Problem to work on:
Look through the records and copy each line that has "associated" in it.

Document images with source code
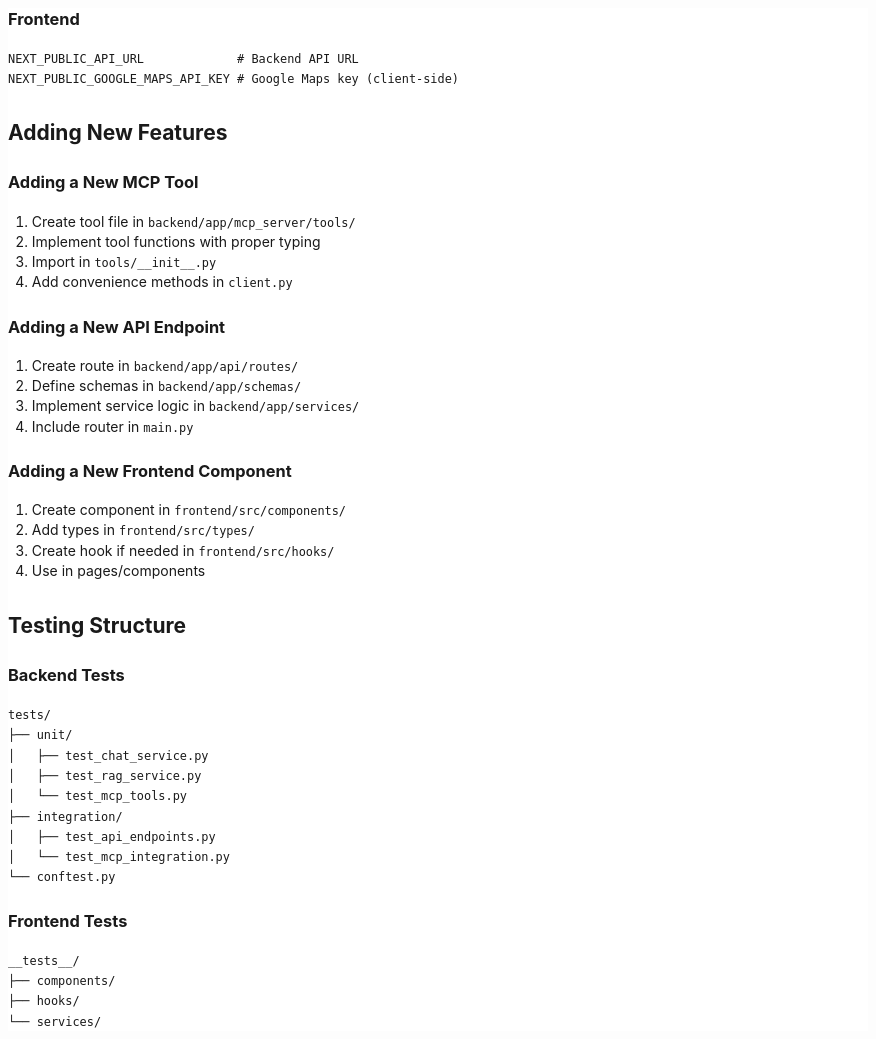 ### Frontend
```
NEXT_PUBLIC_API_URL             # Backend API URL
NEXT_PUBLIC_GOOGLE_MAPS_API_KEY # Google Maps key (client-side)
```

## Adding New Features

### Adding a New MCP Tool

1. Create tool file in `backend/app/mcp_server/tools/`
2. Implement tool functions with proper typing
3. Import in `tools/__init__.py`
4. Add convenience methods in `client.py`

### Adding a New API Endpoint

1. Create route in `backend/app/api/routes/`
2. Define schemas in `backend/app/schemas/`
3. Implement service logic in `backend/app/services/`
4. Include router in `main.py`

### Adding a New Frontend Component

1. Create component in `frontend/src/components/`
2. Add types in `frontend/src/types/`
3. Create hook if needed in `frontend/src/hooks/`
4. Use in pages/components

## Testing Structure

### Backend Tests
```
tests/
├── unit/
│   ├── test_chat_service.py
│   ├── test_rag_service.py
│   └── test_mcp_tools.py
├── integration/
│   ├── test_api_endpoints.py
│   └── test_mcp_integration.py
└── conftest.py
```

### Frontend Tests
```
__tests__/
├── components/
├── hooks/
└── services/
```
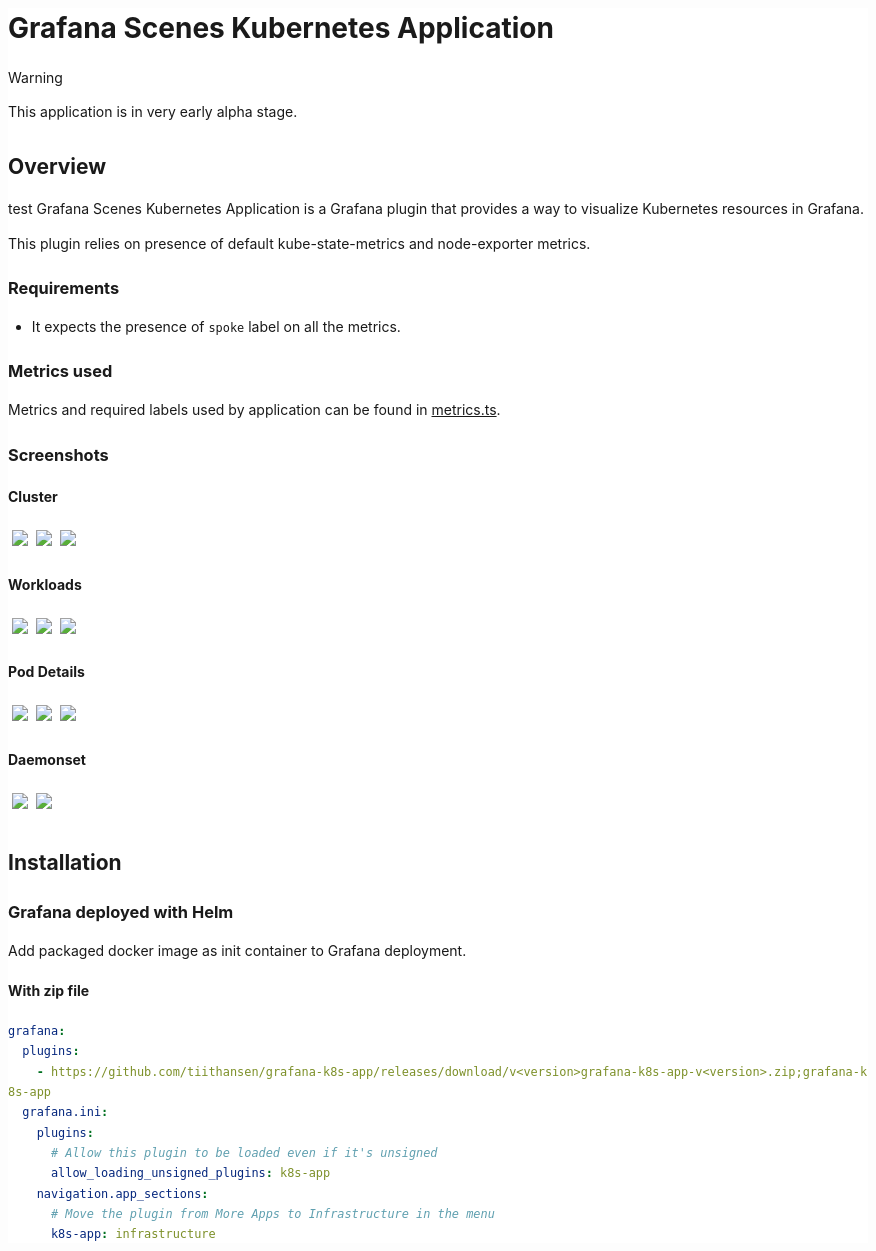 # Grafana Scenes Kubernetes Application

> [!WARNING]  
> This application is in very early alpha stage.

## Overview
 test
Grafana Scenes Kubernetes Application is a Grafana plugin that provides a way to visualize Kubernetes resources in Grafana.

This plugin relies on presence of default kube-state-metrics and node-exporter metrics.

### Requirements

* It expects the presence of `spoke` label on all the metrics.
  
### Metrics used

Metrics and required labels used by application can be found in [metrics.ts](src/metrics/metrics.ts).

### Screenshots

#### Cluster
<img src="screenshots/spoke-overview.png" style="width:25%;margin: 4px;"><img src="screenshots/nodes-table.png" style="width:25%;margin: 4px;"><img src="screenshots/node-view.png" style="width:25%;margin: 4px;">

#### Workloads
<img src="screenshots/workloads-overview.png" style="width:25%;margin: 4px;"><img src="screenshots/pod-table.png" style="width:25%;margin: 4px;"><img src="screenshots/pod-which-does-not-start-table.png" style="width:25%;margin: 4px;">

#### Pod Details
<img src="screenshots/running-pod-view.png" style="width:25%;margin: 4px;"><img src="screenshots/running-pod-view.png" style="width:25%;margin: 4px;"><img src="screenshots/pod-which-does-not-start.png" style="width:25%;margin: 4px;">

#### Daemonset
<img src="screenshots/daemonset-view.png" style="width:25%;margin: 4px;"><img src="screenshots/daemonset-view-bottom.png" style="width:25%;margin: 4px;">

## Installation

### Grafana deployed with Helm

Add packaged docker image as init container to Grafana deployment.

#### With zip file

```yaml
grafana:
  plugins:
    - https://github.com/tiithansen/grafana-k8s-app/releases/download/v<version>grafana-k8s-app-v<version>.zip;grafana-k8s-app
  grafana.ini:
    plugins:
      # Allow this plugin to be loaded even if it's unsigned
      allow_loading_unsigned_plugins: k8s-app
    navigation.app_sections:
      # Move the plugin from More Apps to Infrastructure in the menu
      k8s-app: infrastructure
```
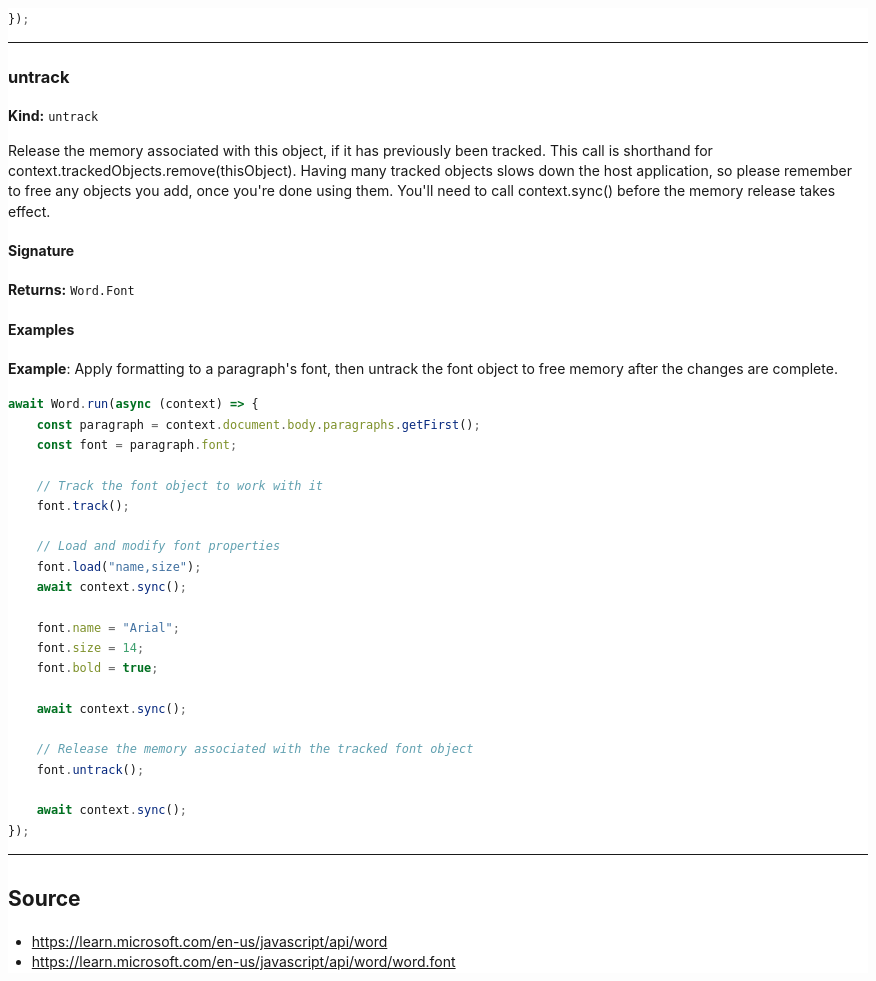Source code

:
 ```typescript
});
```

---

### untrack

**Kind:** `untrack`

Release the memory associated with this object, if it has previously been tracked. This call is shorthand for context.trackedObjects.remove(thisObject). Having many tracked objects slows down the host application, so please remember to free any objects you add, once you're done using them. You'll need to call context.sync() before the memory release takes effect.

#### Signature

**Returns:** `Word.Font`

#### Examples

**Example**: Apply formatting to a paragraph's font, then untrack the font object to free memory after the changes are complete.

```typescript
await Word.run(async (context) => {
    const paragraph = context.document.body.paragraphs.getFirst();
    const font = paragraph.font;
    
    // Track the font object to work with it
    font.track();
    
    // Load and modify font properties
    font.load("name,size");
    await context.sync();
    
    font.name = "Arial";
    font.size = 14;
    font.bold = true;
    
    await context.sync();
    
    // Release the memory associated with the tracked font object
    font.untrack();
    
    await context.sync();
});
```

---

## Source

- https://learn.microsoft.com/en-us/javascript/api/word
- https://learn.microsoft.com/en-us/javascript/api/word/word.font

Exercise solution:
Release the memory associated with this object, if it has previously been tracked. This call is shorthand for context.trackedObjects.remove(thisObject). Having many tracked objects slows down the host application, so please remember to free any objects you add, once you're done using them. You'll need to call context.sync() before the memory release takes effect.
    // Release the memory associated with the tracked font object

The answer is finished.